Таков выбор, тенденция, путь: стоит сравнить роман Очередь (1985), сплошь состоящий из диалогического многоголосья, в котором, однако, слышны авторские насмешка, ирония, но и увлеченность подслушиванием голосов жизни, с последовательно обезличивающимися поздними сорокинскими вещами: Норма, Роман, Сердца четырех (все – 1994). Как выразительна и эволюция другой знаковой фигуры постмодернизма (концептуализма, соц-арта – в адресности этих определений путаются даже теоретики, предпочитая совсем неопределенное: «другая литература»). А именно – Дмитрия Александровича Пригова (р. 1940).

«На прудах на Патриарших / Пробежало мое детство / А теперь куда мне деться / Когда стал я много старше / На какие на пруды, / На какие смутны воды / Ах, неужто ль у природы / Нету для меня воды». Эти строки при всей своей олейниковско-глазковской дурашливости мечены и лирической грустью, – а что она самоиронична, так это еще лучше, – но затем возникало и возникло то, что одобрительно охарактеризовано литературоведом Андреем Зориным: Пригов «реконструирует сознание, которое стоит за окружающими нас коллективно-безличными, исключающими авторство текстами…».

Понимай: свершилось именно то, что декларировал, но все же не мог исполнить Владимир Луговской: «Хочу позабыть свое имя и званье…». То, к чему было двинулись, но удержались от крайности «эстрадные» поэты-шестидесятники, усваивавшие, но не доусвоившие актерское самосознание взамен поэтического, первородного. Вот декларация Пригова: «Я не поэт, я – артист!», и артистизм таков (свидетельствует очевидец, критик Павел Басинский): «…В Смоленске, в старинном, XVIII века здании городской филармонии… на сцене Дмитрий Александрович Пригов блеял козлом, напрягая мощные голосовые связки. Старушки – работницы этою дома, „гордости Смоленска“, смотрели на артиста с мистическим страхом».

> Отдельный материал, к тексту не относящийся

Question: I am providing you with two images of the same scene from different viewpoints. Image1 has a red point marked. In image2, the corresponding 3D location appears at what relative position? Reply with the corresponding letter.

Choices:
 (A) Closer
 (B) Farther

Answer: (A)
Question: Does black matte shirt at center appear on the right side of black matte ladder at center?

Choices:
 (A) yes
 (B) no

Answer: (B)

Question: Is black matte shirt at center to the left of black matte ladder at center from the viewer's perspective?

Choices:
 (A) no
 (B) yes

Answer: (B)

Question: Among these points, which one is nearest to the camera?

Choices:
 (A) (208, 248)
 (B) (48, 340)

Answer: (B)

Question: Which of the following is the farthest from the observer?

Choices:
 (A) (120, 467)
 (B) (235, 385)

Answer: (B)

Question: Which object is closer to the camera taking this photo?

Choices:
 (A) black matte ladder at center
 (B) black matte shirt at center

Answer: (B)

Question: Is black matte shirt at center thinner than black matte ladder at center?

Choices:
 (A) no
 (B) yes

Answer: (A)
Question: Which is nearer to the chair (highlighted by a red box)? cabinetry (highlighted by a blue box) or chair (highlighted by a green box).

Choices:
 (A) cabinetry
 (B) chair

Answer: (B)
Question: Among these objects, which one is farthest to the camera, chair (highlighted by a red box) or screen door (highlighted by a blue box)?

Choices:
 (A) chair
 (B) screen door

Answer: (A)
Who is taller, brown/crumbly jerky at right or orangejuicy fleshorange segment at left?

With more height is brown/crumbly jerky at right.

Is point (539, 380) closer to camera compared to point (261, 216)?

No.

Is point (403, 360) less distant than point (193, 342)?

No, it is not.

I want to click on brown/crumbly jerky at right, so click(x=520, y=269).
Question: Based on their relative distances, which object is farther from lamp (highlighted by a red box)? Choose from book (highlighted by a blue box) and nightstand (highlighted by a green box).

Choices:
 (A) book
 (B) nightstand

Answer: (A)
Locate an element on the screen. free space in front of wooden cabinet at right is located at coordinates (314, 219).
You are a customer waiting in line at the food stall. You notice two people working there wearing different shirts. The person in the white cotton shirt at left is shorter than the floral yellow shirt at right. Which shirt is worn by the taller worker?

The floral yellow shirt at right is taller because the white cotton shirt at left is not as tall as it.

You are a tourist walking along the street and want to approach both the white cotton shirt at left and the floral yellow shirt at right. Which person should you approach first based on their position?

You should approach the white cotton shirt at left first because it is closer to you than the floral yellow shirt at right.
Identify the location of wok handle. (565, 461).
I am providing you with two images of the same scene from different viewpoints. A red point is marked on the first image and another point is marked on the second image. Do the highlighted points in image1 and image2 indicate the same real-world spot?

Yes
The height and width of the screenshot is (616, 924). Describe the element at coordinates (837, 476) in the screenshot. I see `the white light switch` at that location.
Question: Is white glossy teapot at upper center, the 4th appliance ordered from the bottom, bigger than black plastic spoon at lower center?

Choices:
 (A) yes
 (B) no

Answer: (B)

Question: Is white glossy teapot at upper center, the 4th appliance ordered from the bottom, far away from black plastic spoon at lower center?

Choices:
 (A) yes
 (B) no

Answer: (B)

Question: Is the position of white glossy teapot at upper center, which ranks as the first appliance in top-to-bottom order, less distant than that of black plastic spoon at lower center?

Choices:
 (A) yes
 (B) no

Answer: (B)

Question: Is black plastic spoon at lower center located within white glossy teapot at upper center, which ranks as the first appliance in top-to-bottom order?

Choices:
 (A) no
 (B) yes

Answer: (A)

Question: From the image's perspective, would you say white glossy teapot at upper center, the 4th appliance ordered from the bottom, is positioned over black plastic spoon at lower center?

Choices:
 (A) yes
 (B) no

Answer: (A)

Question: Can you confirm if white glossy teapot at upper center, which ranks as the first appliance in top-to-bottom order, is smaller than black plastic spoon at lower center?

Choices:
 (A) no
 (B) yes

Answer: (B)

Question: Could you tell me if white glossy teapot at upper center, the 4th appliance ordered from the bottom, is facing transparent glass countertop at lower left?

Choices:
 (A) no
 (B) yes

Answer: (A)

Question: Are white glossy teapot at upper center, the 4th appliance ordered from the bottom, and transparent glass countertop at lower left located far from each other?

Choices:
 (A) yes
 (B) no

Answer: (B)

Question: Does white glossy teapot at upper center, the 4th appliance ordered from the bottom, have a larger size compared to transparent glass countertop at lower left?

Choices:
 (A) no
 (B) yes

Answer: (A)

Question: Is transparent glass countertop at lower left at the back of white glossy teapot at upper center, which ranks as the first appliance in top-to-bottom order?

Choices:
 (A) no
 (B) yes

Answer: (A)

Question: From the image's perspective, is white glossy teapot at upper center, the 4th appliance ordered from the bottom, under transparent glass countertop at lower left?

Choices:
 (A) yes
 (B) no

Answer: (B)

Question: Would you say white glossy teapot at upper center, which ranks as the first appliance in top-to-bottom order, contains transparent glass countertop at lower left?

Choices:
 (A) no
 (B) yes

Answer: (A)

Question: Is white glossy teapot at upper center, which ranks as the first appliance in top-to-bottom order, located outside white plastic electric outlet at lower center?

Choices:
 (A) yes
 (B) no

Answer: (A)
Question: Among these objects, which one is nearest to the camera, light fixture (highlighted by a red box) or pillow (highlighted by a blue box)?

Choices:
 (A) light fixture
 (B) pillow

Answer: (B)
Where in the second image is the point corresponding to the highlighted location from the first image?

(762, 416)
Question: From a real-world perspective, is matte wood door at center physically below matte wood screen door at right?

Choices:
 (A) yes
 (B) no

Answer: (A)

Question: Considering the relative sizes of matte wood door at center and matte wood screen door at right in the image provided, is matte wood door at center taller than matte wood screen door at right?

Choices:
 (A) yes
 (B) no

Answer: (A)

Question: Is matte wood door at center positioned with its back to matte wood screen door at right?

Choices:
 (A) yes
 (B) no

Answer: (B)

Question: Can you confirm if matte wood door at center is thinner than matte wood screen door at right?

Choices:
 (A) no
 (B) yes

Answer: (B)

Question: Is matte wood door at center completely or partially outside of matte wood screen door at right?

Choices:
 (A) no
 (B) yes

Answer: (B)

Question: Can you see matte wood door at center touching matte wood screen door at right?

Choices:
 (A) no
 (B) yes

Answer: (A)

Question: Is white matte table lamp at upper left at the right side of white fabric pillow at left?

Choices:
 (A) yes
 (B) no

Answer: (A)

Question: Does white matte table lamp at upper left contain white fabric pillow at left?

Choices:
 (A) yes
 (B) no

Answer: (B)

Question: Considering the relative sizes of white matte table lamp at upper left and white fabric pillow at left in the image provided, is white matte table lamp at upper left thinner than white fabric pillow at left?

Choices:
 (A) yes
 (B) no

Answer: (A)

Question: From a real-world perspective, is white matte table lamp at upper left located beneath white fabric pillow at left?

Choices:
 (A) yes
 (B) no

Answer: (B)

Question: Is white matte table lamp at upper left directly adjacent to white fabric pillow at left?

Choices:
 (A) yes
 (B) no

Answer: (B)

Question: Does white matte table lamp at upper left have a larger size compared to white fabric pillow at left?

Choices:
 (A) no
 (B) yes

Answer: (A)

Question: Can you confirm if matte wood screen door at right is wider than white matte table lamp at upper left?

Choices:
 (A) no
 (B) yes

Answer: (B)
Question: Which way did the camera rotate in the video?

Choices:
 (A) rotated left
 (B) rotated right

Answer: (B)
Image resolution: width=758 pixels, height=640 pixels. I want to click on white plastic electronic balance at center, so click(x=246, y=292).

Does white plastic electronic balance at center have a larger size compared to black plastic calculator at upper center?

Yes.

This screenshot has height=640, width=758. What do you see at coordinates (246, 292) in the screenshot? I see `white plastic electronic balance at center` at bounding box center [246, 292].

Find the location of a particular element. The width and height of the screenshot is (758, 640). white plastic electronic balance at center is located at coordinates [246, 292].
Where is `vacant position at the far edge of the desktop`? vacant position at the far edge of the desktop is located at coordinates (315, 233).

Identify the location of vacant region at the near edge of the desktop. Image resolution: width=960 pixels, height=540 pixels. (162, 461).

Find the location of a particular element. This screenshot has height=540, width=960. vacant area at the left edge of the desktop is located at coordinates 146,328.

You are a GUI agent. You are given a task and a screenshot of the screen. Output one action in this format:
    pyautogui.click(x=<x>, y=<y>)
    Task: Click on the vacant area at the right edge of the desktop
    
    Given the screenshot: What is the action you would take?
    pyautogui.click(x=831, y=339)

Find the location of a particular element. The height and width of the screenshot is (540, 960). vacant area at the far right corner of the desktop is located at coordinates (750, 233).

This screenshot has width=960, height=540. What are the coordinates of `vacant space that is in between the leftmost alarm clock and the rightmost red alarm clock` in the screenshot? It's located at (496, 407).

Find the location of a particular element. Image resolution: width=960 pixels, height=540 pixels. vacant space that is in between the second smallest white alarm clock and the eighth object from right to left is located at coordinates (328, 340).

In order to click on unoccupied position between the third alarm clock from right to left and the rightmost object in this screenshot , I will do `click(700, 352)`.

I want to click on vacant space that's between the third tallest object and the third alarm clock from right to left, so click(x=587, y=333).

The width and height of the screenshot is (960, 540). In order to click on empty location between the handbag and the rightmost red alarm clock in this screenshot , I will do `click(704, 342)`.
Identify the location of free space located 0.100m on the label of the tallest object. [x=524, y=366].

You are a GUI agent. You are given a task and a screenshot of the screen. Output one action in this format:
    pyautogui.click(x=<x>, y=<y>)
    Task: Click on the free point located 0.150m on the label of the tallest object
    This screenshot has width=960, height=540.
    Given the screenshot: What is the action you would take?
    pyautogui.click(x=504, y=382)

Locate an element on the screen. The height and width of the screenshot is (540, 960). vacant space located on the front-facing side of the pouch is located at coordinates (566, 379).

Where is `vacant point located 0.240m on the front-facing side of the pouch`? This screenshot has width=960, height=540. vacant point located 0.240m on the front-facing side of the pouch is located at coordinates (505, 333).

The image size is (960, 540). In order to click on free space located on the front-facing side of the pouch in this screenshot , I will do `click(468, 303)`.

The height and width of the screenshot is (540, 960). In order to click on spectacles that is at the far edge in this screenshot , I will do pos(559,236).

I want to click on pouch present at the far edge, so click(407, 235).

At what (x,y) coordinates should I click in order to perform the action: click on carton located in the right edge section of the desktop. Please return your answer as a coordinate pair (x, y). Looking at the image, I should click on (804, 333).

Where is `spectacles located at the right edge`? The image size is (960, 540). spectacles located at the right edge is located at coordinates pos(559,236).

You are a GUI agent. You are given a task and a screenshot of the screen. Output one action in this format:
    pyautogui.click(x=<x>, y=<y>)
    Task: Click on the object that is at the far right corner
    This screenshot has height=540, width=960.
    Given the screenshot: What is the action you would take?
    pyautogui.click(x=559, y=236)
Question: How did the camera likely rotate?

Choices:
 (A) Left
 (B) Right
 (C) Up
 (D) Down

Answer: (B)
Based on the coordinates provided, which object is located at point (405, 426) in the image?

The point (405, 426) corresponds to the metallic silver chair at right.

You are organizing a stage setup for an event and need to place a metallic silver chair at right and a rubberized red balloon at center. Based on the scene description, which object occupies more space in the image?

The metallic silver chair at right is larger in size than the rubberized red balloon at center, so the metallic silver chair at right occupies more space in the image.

Все же вряд ли можно сказать, что Пригов «реконструирует» чужое, существующее сознание. В реальности оно, проявляясь и в самом деле неумело, нелепо, пожалуй что и «коллективно-безлично» (чему примером – массовая графомания, самодельные вирши тех, кого на редакционном жаргоне непочтительно именуют «чайниками»), по крайней мере в качестве повода и порыва имеет потребность «среднего человека» высказаться. Просто не умея пробиться «сквозь затор косноязычья», как высказался Ярослав Смеляков, сострадая «чайникам», называя их «бедными братьями».

Пригов же не только не делает сочувственной попытки проникнуть в драму перекореженного и обезличенного сознания. Он его – даже его, именно его – обедняет, ограничиваясь поверхностной, равнодушной (как у Сорокина: «Мне все равно…») стилизацией. И, допустим, самый известный из приговских персонажей, Милицанер, ничего общего не имеет с реальным народно-советским сознанием, которое родило богатый фольклор с «ментами» и «мильтонами». «Пока он на посту стоял, / Здесь вымахало поле маков. / Но потому здесь поле маков, / Что там он на посту стоял. / Когда же он, Милицанер, / В свободный день с утра проснется, / То в поле выйдет и цветка / Он ласково крылом коснется», – это, скорее, из Сергея Михалкова, который испортил своего первого, беспартийного Дядю Степу льстиво-функциональным переодеванием в милицейскую форму. Дело, то есть, всего лишь внутрилитературное – и, прав Сорокин, не выходящее из замкнутых пределов литературы соцреализма.